混沌たる世界を支配する、究極の物理法則「べき乗則」。それは砂山の雪崩、地震、絶滅などの自然現象だけでなく、株価変動や流行といった社会現象にさえ見出せる。自らの発見を可能にした科学の進歩過程にも現われるこの法則を、人為と偶然の蓄積である「歴史」全般に敷衍したとき、私たちが手にする驚くべき洞察とは…統計物理の基本から壮大な応用可能性までを語りつくす、スリリングな科学読本。

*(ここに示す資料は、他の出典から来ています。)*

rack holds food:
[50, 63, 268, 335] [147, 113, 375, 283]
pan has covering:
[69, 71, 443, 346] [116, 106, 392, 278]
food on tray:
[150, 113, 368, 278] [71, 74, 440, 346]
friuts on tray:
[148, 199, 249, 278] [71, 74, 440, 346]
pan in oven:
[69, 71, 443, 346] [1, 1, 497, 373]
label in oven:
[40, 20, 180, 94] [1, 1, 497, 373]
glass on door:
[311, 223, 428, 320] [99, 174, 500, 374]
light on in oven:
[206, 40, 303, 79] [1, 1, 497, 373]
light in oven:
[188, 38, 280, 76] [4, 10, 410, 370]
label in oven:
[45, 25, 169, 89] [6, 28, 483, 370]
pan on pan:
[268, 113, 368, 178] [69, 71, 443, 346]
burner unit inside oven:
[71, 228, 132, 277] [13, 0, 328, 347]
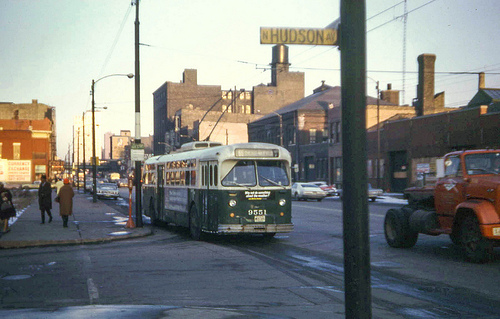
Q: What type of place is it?
A: It is a road.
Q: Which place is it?
A: It is a road.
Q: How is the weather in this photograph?
A: It is cloudy.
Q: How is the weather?
A: It is cloudy.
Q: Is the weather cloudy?
A: Yes, it is cloudy.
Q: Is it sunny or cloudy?
A: It is cloudy.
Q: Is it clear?
A: No, it is cloudy.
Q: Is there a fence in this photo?
A: No, there are no fences.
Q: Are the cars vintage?
A: Yes, the cars are vintage.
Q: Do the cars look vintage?
A: Yes, the cars are vintage.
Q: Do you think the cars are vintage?
A: Yes, the cars are vintage.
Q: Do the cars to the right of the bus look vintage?
A: Yes, the cars are vintage.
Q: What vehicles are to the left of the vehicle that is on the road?
A: The vehicles are cars.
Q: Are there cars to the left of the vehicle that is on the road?
A: Yes, there are cars to the left of the vehicle.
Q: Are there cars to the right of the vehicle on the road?
A: No, the cars are to the left of the vehicle.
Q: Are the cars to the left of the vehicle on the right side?
A: Yes, the cars are to the left of the vehicle.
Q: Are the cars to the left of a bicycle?
A: No, the cars are to the left of the vehicle.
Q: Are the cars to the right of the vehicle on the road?
A: No, the cars are to the left of the vehicle.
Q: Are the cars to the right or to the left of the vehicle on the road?
A: The cars are to the left of the vehicle.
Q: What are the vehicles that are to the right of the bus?
A: The vehicles are cars.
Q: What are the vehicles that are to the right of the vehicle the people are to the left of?
A: The vehicles are cars.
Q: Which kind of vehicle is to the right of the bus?
A: The vehicles are cars.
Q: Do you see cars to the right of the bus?
A: Yes, there are cars to the right of the bus.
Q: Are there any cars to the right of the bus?
A: Yes, there are cars to the right of the bus.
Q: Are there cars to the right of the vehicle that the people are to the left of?
A: Yes, there are cars to the right of the bus.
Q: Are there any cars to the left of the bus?
A: No, the cars are to the right of the bus.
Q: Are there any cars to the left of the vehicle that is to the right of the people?
A: No, the cars are to the right of the bus.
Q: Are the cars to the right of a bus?
A: Yes, the cars are to the right of a bus.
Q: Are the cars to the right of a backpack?
A: No, the cars are to the right of a bus.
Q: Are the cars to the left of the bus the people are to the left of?
A: No, the cars are to the right of the bus.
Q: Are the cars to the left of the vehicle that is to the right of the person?
A: No, the cars are to the right of the bus.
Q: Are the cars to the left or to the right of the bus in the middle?
A: The cars are to the right of the bus.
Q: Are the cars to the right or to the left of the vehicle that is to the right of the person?
A: The cars are to the right of the bus.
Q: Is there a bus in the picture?
A: Yes, there is a bus.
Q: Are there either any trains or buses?
A: Yes, there is a bus.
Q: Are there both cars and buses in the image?
A: Yes, there are both a bus and a car.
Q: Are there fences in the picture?
A: No, there are no fences.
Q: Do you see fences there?
A: No, there are no fences.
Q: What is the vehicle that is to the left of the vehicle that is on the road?
A: The vehicle is a bus.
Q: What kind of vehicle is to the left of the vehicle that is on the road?
A: The vehicle is a bus.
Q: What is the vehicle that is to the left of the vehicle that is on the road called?
A: The vehicle is a bus.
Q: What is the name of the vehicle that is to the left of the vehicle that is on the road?
A: The vehicle is a bus.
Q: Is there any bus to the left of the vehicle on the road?
A: Yes, there is a bus to the left of the vehicle.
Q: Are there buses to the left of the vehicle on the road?
A: Yes, there is a bus to the left of the vehicle.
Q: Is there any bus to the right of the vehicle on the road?
A: No, the bus is to the left of the vehicle.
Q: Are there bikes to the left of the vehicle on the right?
A: No, there is a bus to the left of the vehicle.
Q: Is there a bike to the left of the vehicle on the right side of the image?
A: No, there is a bus to the left of the vehicle.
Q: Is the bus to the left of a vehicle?
A: Yes, the bus is to the left of a vehicle.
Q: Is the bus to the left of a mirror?
A: No, the bus is to the left of a vehicle.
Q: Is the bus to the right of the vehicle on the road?
A: No, the bus is to the left of the vehicle.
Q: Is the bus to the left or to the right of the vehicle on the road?
A: The bus is to the left of the vehicle.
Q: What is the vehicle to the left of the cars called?
A: The vehicle is a bus.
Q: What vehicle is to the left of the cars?
A: The vehicle is a bus.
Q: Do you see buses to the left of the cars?
A: Yes, there is a bus to the left of the cars.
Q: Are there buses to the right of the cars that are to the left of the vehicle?
A: No, the bus is to the left of the cars.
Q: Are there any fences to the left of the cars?
A: No, there is a bus to the left of the cars.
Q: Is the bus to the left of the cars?
A: Yes, the bus is to the left of the cars.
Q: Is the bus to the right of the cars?
A: No, the bus is to the left of the cars.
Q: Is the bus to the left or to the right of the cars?
A: The bus is to the left of the cars.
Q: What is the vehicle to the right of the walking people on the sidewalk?
A: The vehicle is a bus.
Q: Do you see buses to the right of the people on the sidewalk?
A: Yes, there is a bus to the right of the people.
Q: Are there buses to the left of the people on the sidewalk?
A: No, the bus is to the right of the people.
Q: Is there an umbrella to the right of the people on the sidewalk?
A: No, there is a bus to the right of the people.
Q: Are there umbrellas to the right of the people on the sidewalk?
A: No, there is a bus to the right of the people.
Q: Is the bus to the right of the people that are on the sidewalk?
A: Yes, the bus is to the right of the people.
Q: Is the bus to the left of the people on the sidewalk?
A: No, the bus is to the right of the people.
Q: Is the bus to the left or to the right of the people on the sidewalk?
A: The bus is to the right of the people.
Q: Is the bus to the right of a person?
A: Yes, the bus is to the right of a person.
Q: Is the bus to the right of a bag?
A: No, the bus is to the right of a person.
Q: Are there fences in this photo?
A: No, there are no fences.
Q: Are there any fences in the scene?
A: No, there are no fences.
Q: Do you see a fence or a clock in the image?
A: No, there are no fences or clocks.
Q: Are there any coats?
A: Yes, there is a coat.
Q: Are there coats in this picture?
A: Yes, there is a coat.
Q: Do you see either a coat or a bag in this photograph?
A: Yes, there is a coat.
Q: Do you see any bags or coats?
A: Yes, there is a coat.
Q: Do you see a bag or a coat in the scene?
A: Yes, there is a coat.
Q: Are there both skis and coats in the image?
A: No, there is a coat but no skis.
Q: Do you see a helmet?
A: No, there are no helmets.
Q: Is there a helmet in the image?
A: No, there are no helmets.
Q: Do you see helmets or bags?
A: No, there are no helmets or bags.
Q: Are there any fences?
A: No, there are no fences.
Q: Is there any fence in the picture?
A: No, there are no fences.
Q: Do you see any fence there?
A: No, there are no fences.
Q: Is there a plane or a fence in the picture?
A: No, there are no fences or airplanes.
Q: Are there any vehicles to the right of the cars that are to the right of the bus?
A: Yes, there is a vehicle to the right of the cars.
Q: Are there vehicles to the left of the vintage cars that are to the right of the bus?
A: No, the vehicle is to the right of the cars.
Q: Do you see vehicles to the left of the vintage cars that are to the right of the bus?
A: No, the vehicle is to the right of the cars.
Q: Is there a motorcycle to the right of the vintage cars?
A: No, there is a vehicle to the right of the cars.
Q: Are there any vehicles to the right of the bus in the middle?
A: Yes, there is a vehicle to the right of the bus.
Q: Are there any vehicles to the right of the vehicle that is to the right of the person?
A: Yes, there is a vehicle to the right of the bus.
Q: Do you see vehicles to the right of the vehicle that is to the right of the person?
A: Yes, there is a vehicle to the right of the bus.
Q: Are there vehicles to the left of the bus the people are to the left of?
A: No, the vehicle is to the right of the bus.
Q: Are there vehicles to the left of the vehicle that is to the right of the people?
A: No, the vehicle is to the right of the bus.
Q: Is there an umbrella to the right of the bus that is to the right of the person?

アメリカの哲学者で心理学者のウィリアム・ジェームズは、こう書いている。「賢な技術とは、何を見過ごすかを見極める技術だ」。本書は、何を見過ごすかを知るために、険しい科学的道筋をたどっていく本である。三角形や運動する物体の類似性についてではなく、我々の人生に影響を及ぼす様々な激変のあいだにある深遠な類似性の発見と、そして経済、政治体制、生態系など、激変が起こりうる複雑なネットワークの自発的な構築過程についての本だ。
(p.26)
物理学が本質的に単純であるのなら、なぜ世界はこんなに複雑なのだろうか? なぜ生態系や経済は、ニュートンの法則と同様の単純性をもちあわせていないのだろうか? その答えは一言で言えば、「歴史」なのだ。
(p.36)
平衡状態から外れた物事は、時間に依存しない方程式を解くことでは調べられない。そこで物理学者たちは、別の方法に切り替えた。方程式の代わりにゲームを使うことにしたのだ。物理学の雑誌は今、単純なゲームの研究に関する論文でいっぱいだ。ある論文は結晶成長の原理を探るもので、また別の論文は粗い表面の生成を再現するもので、といった具合である。「ゲーム」ってのは遊ぶやつじゃなくて、ゲーム理論やライフゲームとかそういうやつね。シミュレーションとかも。